• **Task directions**:
Quote the text of all the items that follow, line for line and without any changes, and leave the pictures out of your answer.

• **Exercise inputs**:
----
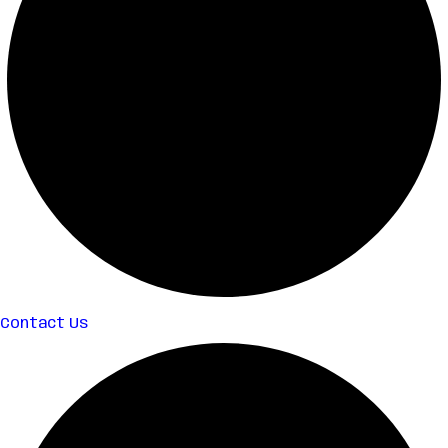
Contact Us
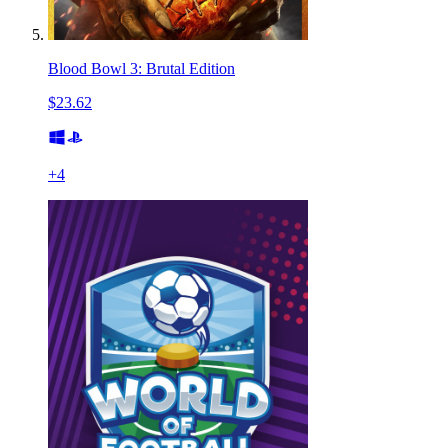
Blood Bowl 3: Brutal Edition
$23.62
+
4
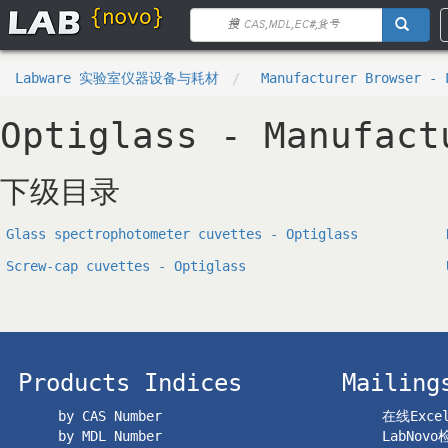
Labware 实验室仪器设备与耗材
Manufacturer Browser - 
Optiglass - Manufact
下级目录
Glass spectrophotometer cuvettes - Optiglass
Screw-cap cuvettes - Optiglass
Products Indices
Mailing
by CAS Number
在线Exc
by MDL Number
LabNov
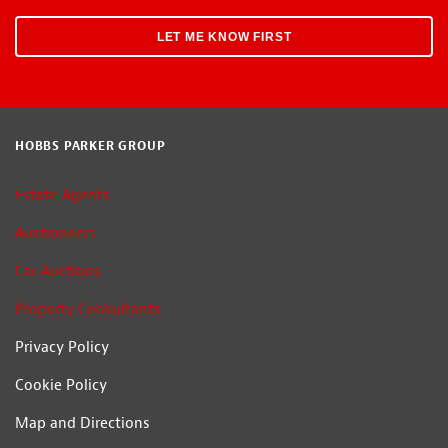
HOBBS PARKER GROUP
Estate Agents
Auctioneers
Car Auctions
Property Consultants
Privacy Policy
Cookie Policy
Map and Directions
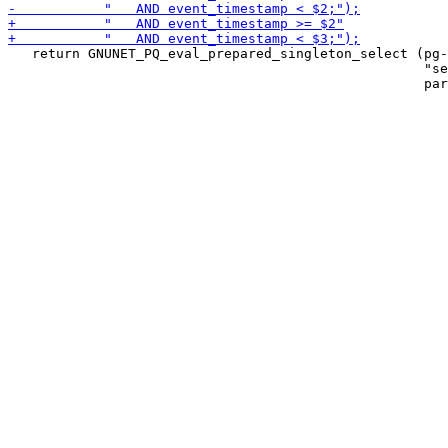
   return GNUNET_PQ_eval_prepared_singleton_select (pg-
                                                    "se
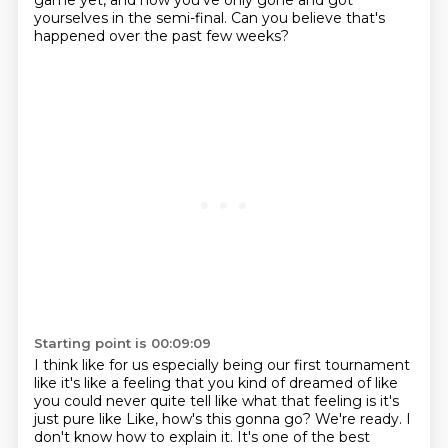
game yet, and now
you've only gone and got
yourselves in the semi-final. Can you believe that's
happened over the past few weeks?
Starting point is 00:09:09
I think like for us especially being our first tournament
like it's like a feeling
that you kind of dreamed of like
you could never quite tell like what that
feeling is it's
just pure like Like, how's this gonna go?
We're ready.
I
don't know how to explain it.
It's one of the best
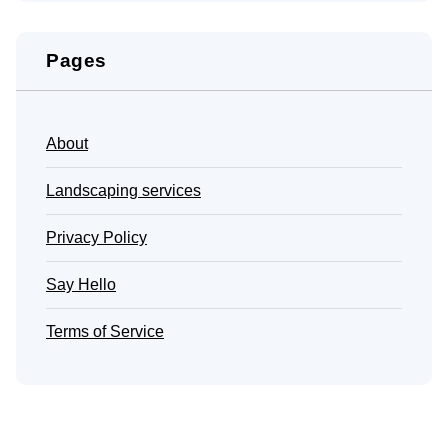
Pages
About
Landscaping services
Privacy Policy
Say Hello
Terms of Service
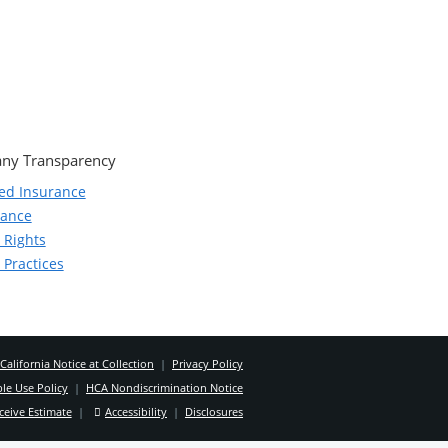
ny Transparency
ed Insurance
iance
 Rights
 Practices
California Notice at Collection
|
Privacy Policy
le Use Policy
|
HCA Nondiscrimination Notice
ceive Estimate
|
Accessibility
|
Disclosures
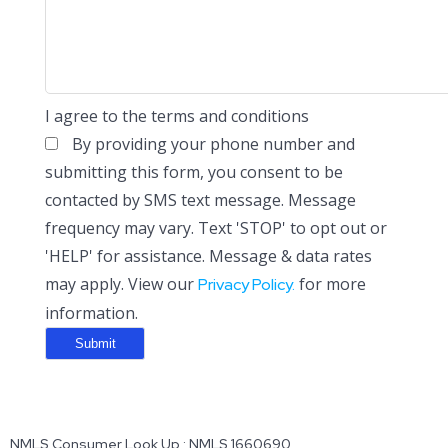
I agree to the terms and conditions
By providing your phone number and
submitting this form, you consent to be
contacted by SMS text message. Message
frequency may vary. Text 'STOP' to opt out or
'HELP' for assistance. Message & data rates
may apply. View our
for more
Privacy Policy.
information.
NMLS Consumer Look Up : NMLS 1660690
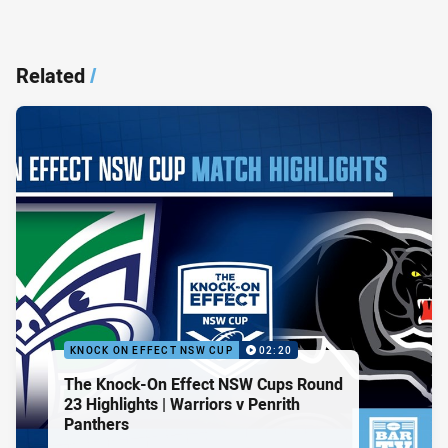
Related
/
KNOCK ON EFFECT NSW CUP
02:20
The Knock-On Effect NSW Cups Round
23 Highlights | Warriors v Penrith
Panthers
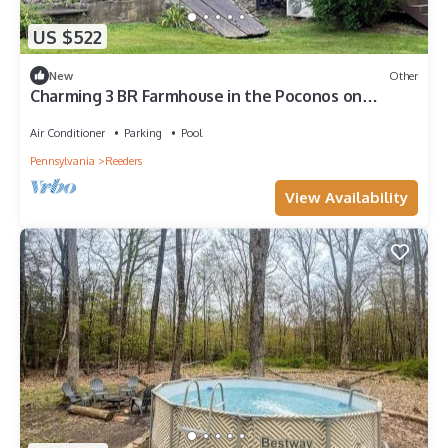
US $522
New
Other
Charming 3 BR Farmhouse in the Poconos on
Private Resort
Air Conditioner
Parking
Pool
Pennsylvania
Reeders
View Availability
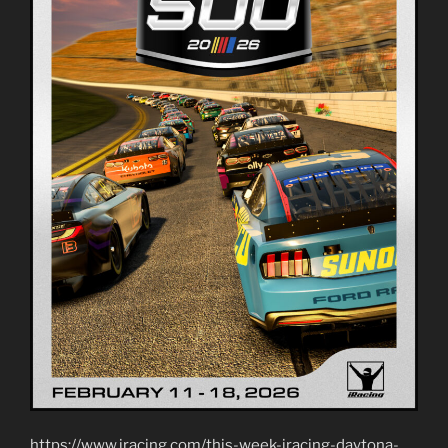
https://www.iracing.com/this-week-iracing-daytona-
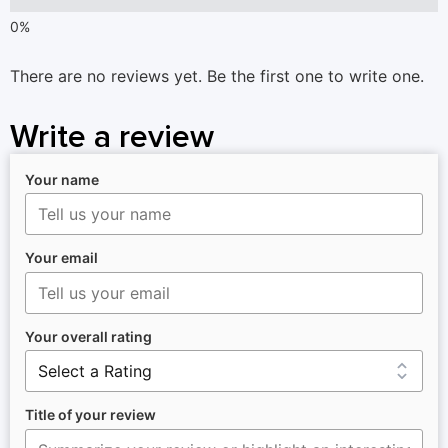
There are no reviews yet. Be the first one to write one.
Write a review
Your name
Your email
Your overall rating
Title of your review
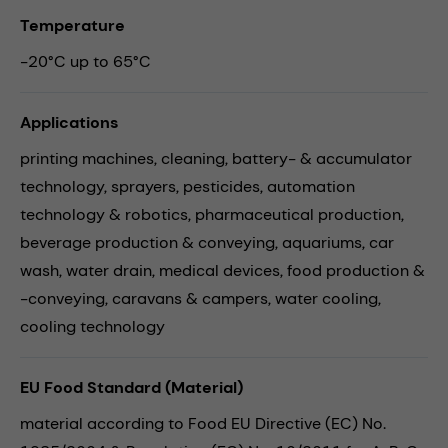
Temperature
-20°C up to 65°C
Applications
printing machines,
cleaning,
battery- & accumulator
technology,
sprayers,
pesticides,
automation
technology & robotics,
pharmaceutical production,
beverage production & conveying,
aquariums,
car
wash,
water drain,
medical devices,
food production &
-conveying,
caravans & campers,
water cooling,
cooling technology
EU Food Standard (Material)
material according to Food EU Directive (EC) No.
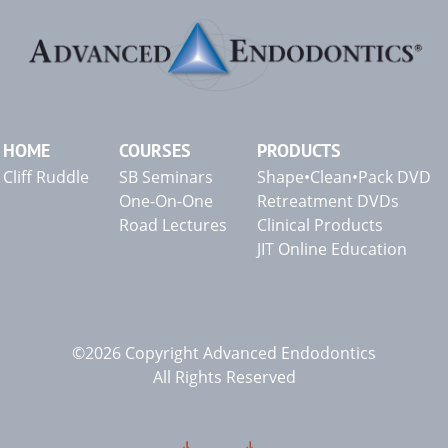
HOME
COURSES
PRODUCTS
Cliff Ruddle
SB Seminars
Shape•Clean•Pack DVD
One-On-One
Retreatment DVDs
Road Lectures
Clinical Products
JIT Online Education
©2026 Copyright Advanced Endodontics
All Rights Reserved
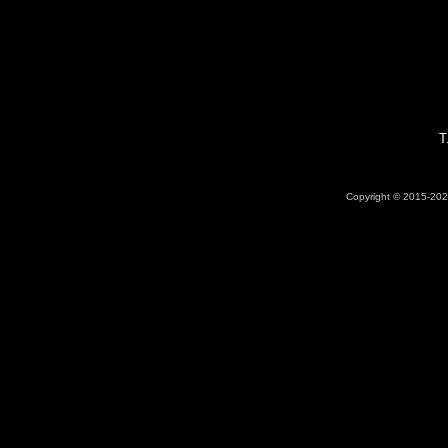
T
Copyright © 2015-2026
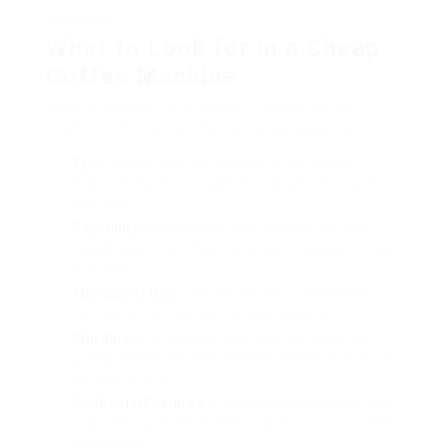
packaging.
What to Look for in a Cheap
Coffee Machine
When browsing for a budget-friendly coffee
machine, think about the list below aspects:
Type
: Decide whether you want a drip coffee
machine, espresso machine, or single-serve pod
machine.
Capability
: Consider just how much coffee you
usually take in and how numerous cups you’ll require
at a time.
Alleviate of Use
: Look for machines with simple
controls and simple cleansing procedures.
Sturdiness
: A cheaper price does not imply low
quality; search for well-reviewed models that stand
the test of time.
Additional Features
: Programmable settings, built-
in grinders, and milk frothers can boost your coffee
experience.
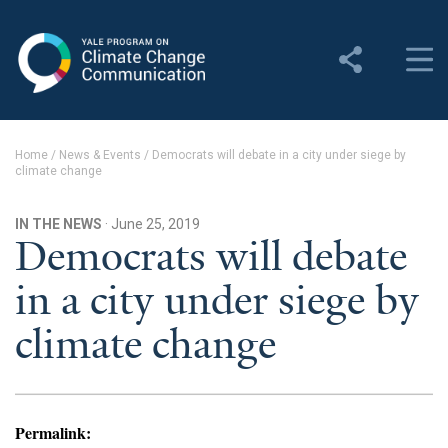
Yale Program on Climate
Change Communication
About
Home
/
News & Events
/
Democrats will debate in a city under siege by
climate change
About YPCCC
Yale Climate Connections
IN THE NEWS
· June 25, 2019
Democrats will debate
Our Team
in a city under siege by
Employment
climate change
Student Employment
Contact Us
Permalink:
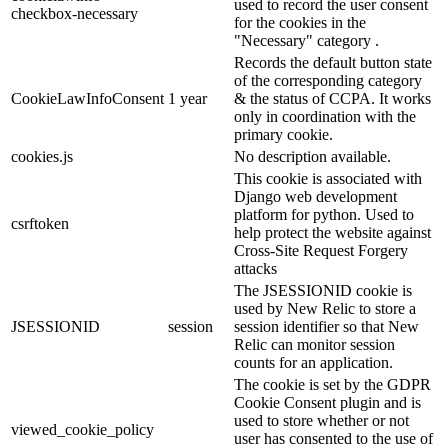
used to record the user consent
checkbox-necessary
for the cookies in the
"Necessary" category .
Records the default button state
of the corresponding category
CookieLawInfoConsent
1 year
& the status of CCPA. It works
only in coordination with the
primary cookie.
cookies.js
No description available.
This cookie is associated with
Django web development
platform for python. Used to
csrftoken
help protect the website against
Cross-Site Request Forgery
attacks
The JSESSIONID cookie is
used by New Relic to store a
JSESSIONID
session
session identifier so that New
Relic can monitor session
counts for an application.
The cookie is set by the GDPR
Cookie Consent plugin and is
used to store whether or not
viewed_cookie_policy
user has consented to the use of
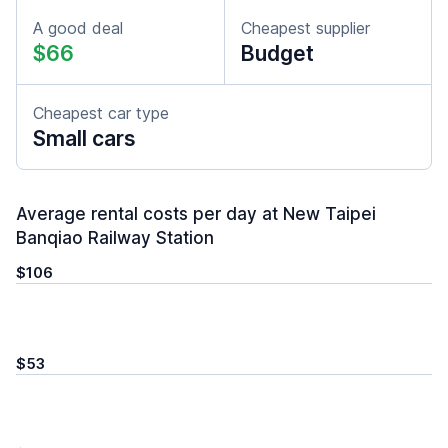
A good deal
Cheapest supplier
$66
Budget
Cheapest car type
Small cars
Average rental costs per day at New Taipei
Banqiao Railway Station
$106
$53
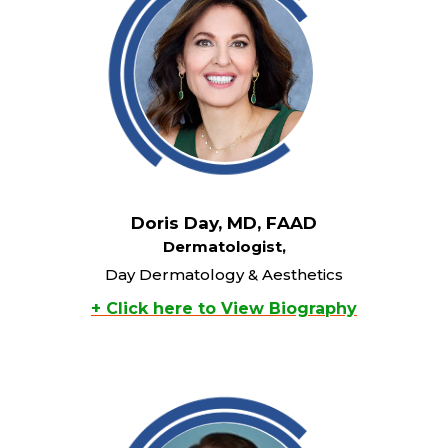
Doris Day, MD, FAAD
Dermatologist,
Day Dermatology & Aesthetics
+ Click here to View Biography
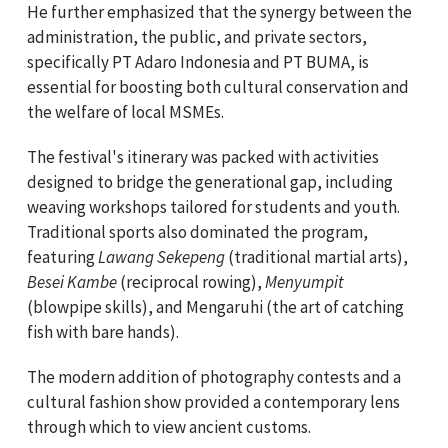
He further emphasized that the synergy between the
administration, the public, and private sectors,
specifically PT Adaro Indonesia and PT BUMA, is
essential for boosting both cultural conservation and
the welfare of local MSMEs.
The festival's itinerary was packed with activities
designed to bridge the generational gap, including
weaving workshops tailored for students and youth.
Traditional sports also dominated the program,
featuring
Lawang Sekepeng
(traditional martial arts),
Besei Kambe
(reciprocal rowing),
Menyumpit
(blowpipe skills), and Mengaruhi (the art of catching
fish with bare hands).
The modern addition of photography contests and a
cultural fashion show provided a contemporary lens
through which to view ancient customs.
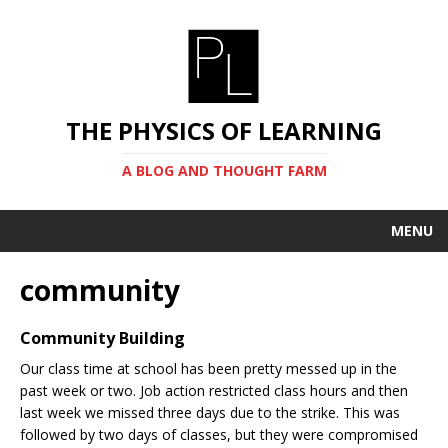
THE PHYSICS OF LEARNING
A BLOG AND THOUGHT FARM
MENU
community
Community Building
Our class time at school has been pretty messed up in the
past week or two. Job action restricted class hours and then
last week we missed three days due to the strike. This was
followed by two days of classes, but they were compromised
----
• **Written answer**:
Contact Us
Blood Bowl 3: Brutal Edition
$23.62
+
4
Labware 实验室仪器设备与耗材
Manufacturer Browser - 
Optiglass - Manufact
下级目录
Glass spectrophotometer cuvettes - Optiglass
Screw-cap cuvettes - Optiglass
Products Indices
Mailing
by CAS Number
在线Exc
by MDL Number
LabNov
HOBBS PARKER GROUP
Estate Agents
Auctioneers
Car Auctions
Property Consultants
Privacy Policy
Cookie Policy
Map and Directions
   return GNUNET_PQ_eval_prepared_singleton_select (pg-
                                                    "se
game yet, and now
you've only gone and got
yourselves in the semi-final. Can you believe that's
happened over the past few weeks?
Starting point is 00:09:09
I think like for us especially being our first tournament
like it's like a feeling
that you kind of dreamed of like
you could never quite tell like what that
feeling is it's
just pure like Like, how's this gonna go?
We're ready.
I
don't know how to explain it.
It's one of the best
Pages
About
Landscaping services
Privacy Policy
Say Hello
Terms of Service
ny Transparency
ed Insurance
iance
 Rights
 Practices
California Notice at Collection
|
Privacy Policy
le Use Policy
|
HCA Nondiscrimination Notice
ceive Estimate
|
Accessibility
|
Disclosures
I agree to the terms and conditions
By providing your phone number and
submitting this form, you consent to be
contacted by SMS text message. Message
frequency may vary. Text 'STOP' to opt out or
'HELP' for assistance. Message & data rates
may apply. View our
for more
Privacy Policy.
information.
NMLS Consumer Look Up : NMLS 1660690
Related
/
KNOCK ON EFFECT NSW CUP
02:20
The Knock-On Effect NSW Cups Round
23 Highlights | Warriors v Penrith
Panthers
US $522
New
Other
Charming 3 BR Farmhouse in the Poconos on
Private Resort
Air Conditioner
Parking
Pool
Pennsylvania
Reeders
View Availability
https://www.iracing.com/this-week-iracing-daytona-
There are no reviews yet. Be the first one to write one.
Write a review
Your name
Your email
Your overall rating
Title of your review
Temperature
-20°C up to 65°C
Applications
printing machines,
cleaning,
battery- & accumulator
technology,
sprayers,
pesticides,
automation
technology & robotics,
pharmaceutical production,
beverage production & conveying,
aquariums,
car
wash,
water drain,
medical devices,
food production &
-conveying,
caravans & campers,
water cooling,
cooling technology
EU Food Standard (Material)
material according to Food EU Directive (EC) No.
HOME
COURSES
PRODUCTS
Cliff Ruddle
SB Seminars
Shape•Clean•Pack DVD
One-On-One
Retreatment DVDs
Road Lectures
Clinical Products
JIT Online Education
©2026 Copyright Advanced Endodontics
All Rights Reserved
T
Copyright © 2015-2026
packaging.
What to Look for in a Cheap
Coffee Machine
When browsing for a budget-friendly coffee
machine, think about the list below aspects:
Type
: Decide whether you want a drip coffee
machine, espresso machine, or single-serve pod
machine.
Capability
: Consider just how much coffee you
usually take in and how numerous cups you’ll require
at a time.
Alleviate of Use
: Look for machines with simple
controls and simple cleansing procedures.
Sturdiness
: A cheaper price does not imply low
quality; search for well-reviewed models that stand
the test of time.
Additional Features
: Programmable settings, built-
in grinders, and milk frothers can boost your coffee
experience.
Yale Program on Climate
Change Communication
About
Home
/
News & Events
/
Democrats will debate in a city under siege by
climate change
About YPCCC
Yale Climate Connections
IN THE NEWS
· June 25, 2019
Democrats will debate
Our Team
in a city under siege by
Employment
climate change
Student Employment
Contact Us
Permalink:
used to record the user consent
checkbox-necessary
for the cookies in the
"Necessary" category .
Records the default button state
of the corresponding category
CookieLawInfoConsent
1 year
& the status of CCPA. It works
only in coordination with the
primary cookie.
cookies.js
No description available.
This cookie is associated with
Django web development
platform for python. Used to
csrftoken
help protect the website against
Cross-Site Request Forgery
attacks
The JSESSIONID cookie is
used by New Relic to store a
JSESSIONID
session
session identifier so that New
Relic can monitor session
counts for an application.
The cookie is set by the GDPR
Cookie Consent plugin and is
used to store whether or not
viewed_cookie_policy
user has consented to the use of
A good deal
Cheapest supplier
$66
Budget
Cheapest car type
Small cars
Average rental costs per day at New Taipei
Banqiao Railway Station
$106
$53
Doris Day, MD, FAAD
Dermatologist,
Day Dermatology & Aesthetics
+ Click here to View Biography
He further emphasized that the synergy between the
administration, the public, and private sectors,
specifically PT Adaro Indonesia and PT BUMA, is
essential for boosting both cultural conservation and
the welfare of local MSMEs.
The festival's itinerary was packed with activities
designed to bridge the generational gap, including
weaving workshops tailored for students and youth.
Traditional sports also dominated the program,
featuring
Lawang Sekepeng
(traditional martial arts),
Besei Kambe
(reciprocal rowing),
Menyumpit
(blowpipe skills), and Mengaruhi (the art of catching
fish with bare hands).
The modern addition of photography contests and a
cultural fashion show provided a contemporary lens
through which to view ancient customs.
THE PHYSICS OF LEARNING
A BLOG AND THOUGHT FARM
MENU
community
Community Building
Our class time at school has been pretty messed up in the
past week or two. Job action restricted class hours and then
last week we missed three days due to the strike. This was
followed by two days of classes, but they were compromised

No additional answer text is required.